The “progressives” who turned out to hear Ardern (it was an ANZSOG event, so I presume lots were public servants and academics) appear to have loved her.  Stuff reported that

The event on Thursday night attracted more than 2000 people. Ardern appeared to rapturous applause, and was told that she had put fire in the belly and power in the hearts of Australians.

In The Guardian one particular left-wing Australian academic, a former adviser to Julia Gillard, lost all sense of reason and perspective, claiming Ardern as “one of the world’s great leaders”, and hankering for something different, for New Zealand type politics and reform.

In more recent times it seems that for every policy success achieved by New Zealand, Australia has suffered an equal and opposite failure.

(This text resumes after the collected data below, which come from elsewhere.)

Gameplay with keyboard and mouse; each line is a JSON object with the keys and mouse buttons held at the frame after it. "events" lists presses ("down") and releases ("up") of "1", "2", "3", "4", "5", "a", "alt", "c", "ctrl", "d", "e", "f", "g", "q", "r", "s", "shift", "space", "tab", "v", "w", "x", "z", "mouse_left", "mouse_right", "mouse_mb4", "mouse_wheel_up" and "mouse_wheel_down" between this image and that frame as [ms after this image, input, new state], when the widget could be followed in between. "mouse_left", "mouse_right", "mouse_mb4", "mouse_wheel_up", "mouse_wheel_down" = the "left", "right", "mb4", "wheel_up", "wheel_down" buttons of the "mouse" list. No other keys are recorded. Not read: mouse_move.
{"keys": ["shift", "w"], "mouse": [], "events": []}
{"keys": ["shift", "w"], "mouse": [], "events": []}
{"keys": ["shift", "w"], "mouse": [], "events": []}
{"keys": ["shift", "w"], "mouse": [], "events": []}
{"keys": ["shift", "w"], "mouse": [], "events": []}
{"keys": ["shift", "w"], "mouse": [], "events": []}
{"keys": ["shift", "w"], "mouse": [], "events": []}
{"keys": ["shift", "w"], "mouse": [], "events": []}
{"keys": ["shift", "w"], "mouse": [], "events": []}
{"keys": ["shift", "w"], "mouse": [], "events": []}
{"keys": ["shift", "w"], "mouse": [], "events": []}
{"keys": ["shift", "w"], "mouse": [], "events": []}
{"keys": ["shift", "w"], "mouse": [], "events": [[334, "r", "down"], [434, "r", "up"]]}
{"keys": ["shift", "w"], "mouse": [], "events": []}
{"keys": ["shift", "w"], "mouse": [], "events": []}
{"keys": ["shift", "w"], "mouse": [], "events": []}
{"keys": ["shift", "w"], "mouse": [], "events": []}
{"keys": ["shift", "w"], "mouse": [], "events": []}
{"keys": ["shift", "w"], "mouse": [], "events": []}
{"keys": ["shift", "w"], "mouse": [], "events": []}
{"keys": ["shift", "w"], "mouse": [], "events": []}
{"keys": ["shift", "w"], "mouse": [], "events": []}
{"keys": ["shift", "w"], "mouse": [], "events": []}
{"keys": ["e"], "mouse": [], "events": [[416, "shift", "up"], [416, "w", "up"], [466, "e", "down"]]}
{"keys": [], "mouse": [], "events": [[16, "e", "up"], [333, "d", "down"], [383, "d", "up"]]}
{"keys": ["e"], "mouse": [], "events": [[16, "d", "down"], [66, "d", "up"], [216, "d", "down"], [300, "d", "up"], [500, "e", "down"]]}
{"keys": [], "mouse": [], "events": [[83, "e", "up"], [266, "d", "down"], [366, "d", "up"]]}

Which is, no doubt, why so many hundreds of thousands of New Zealanders have migrated to Australia and so few Australians to New Zealand (even though we make it easier for them to come, than it is for us to settle in Australia) and why when our two countries were once more or less economically level-pegging, Australia is now so much richer and more productive than New Zealand is.  Don’t take it from me: as Australian Labor MP Andrew Leigh put it in his recent article, productivity makes a real difference, and creates real opportunities and choices.

For a time there was a strange phenomenon whereby people on the right in Australia tried to talk up John Key and Bill English as great leaders and economic managers (mostly, it seemed, in reaction to people they didn’t like in Australia –  whether Rudd, Gillard, Abbott or Turnbull).  Curiously, this particular left-wing academic manages to embrace that strange line as well –  Jacinda Ardern is great and so was John Key (“exceptional leadership”).  Going by results, could we perhaps trade these stellar figures for someone Australians think is less impressive, but who might actually address some of the serious New Zealand problems and failures?

But the real point of this post was about the Jacinda Ardern’s text.   When I first heard the title (“Why does good government matter?”) my immediate reaction was along the lines of “how would she know?”, but I guess it is possible to recognise what good government might be even if, as a serving Prime Minister, you aren’t presiding over such a beast.   A good start might be recognising that as Prime Minister you might perhaps be thought of as chief executive of the government but not –  contrary to the PM’s suggestion in her text –  of “the country”.

I’d have thought the question of why good government matters was pretty straightforward.  Governments exercise enormous power –  actual and potential (the latter especially in a country like New Zealand with few formal checks and balances) –  take an enormously large share of our incomes (equal to more than 30 per cent of GDP), and any agency that powerful needs to be kept in check, and we need assurances that those in charge of the goverment are operating efficiently, effectively, compassionately, honestly, openly, knowing their own limitations, and so on.    Good goverments can do some good.  Bad governments can be incredibly dangerous and damaging.  Look, after all, at the productivity or housing records in New Zealand –  or at the 10 per cent of working age adults living on welfare.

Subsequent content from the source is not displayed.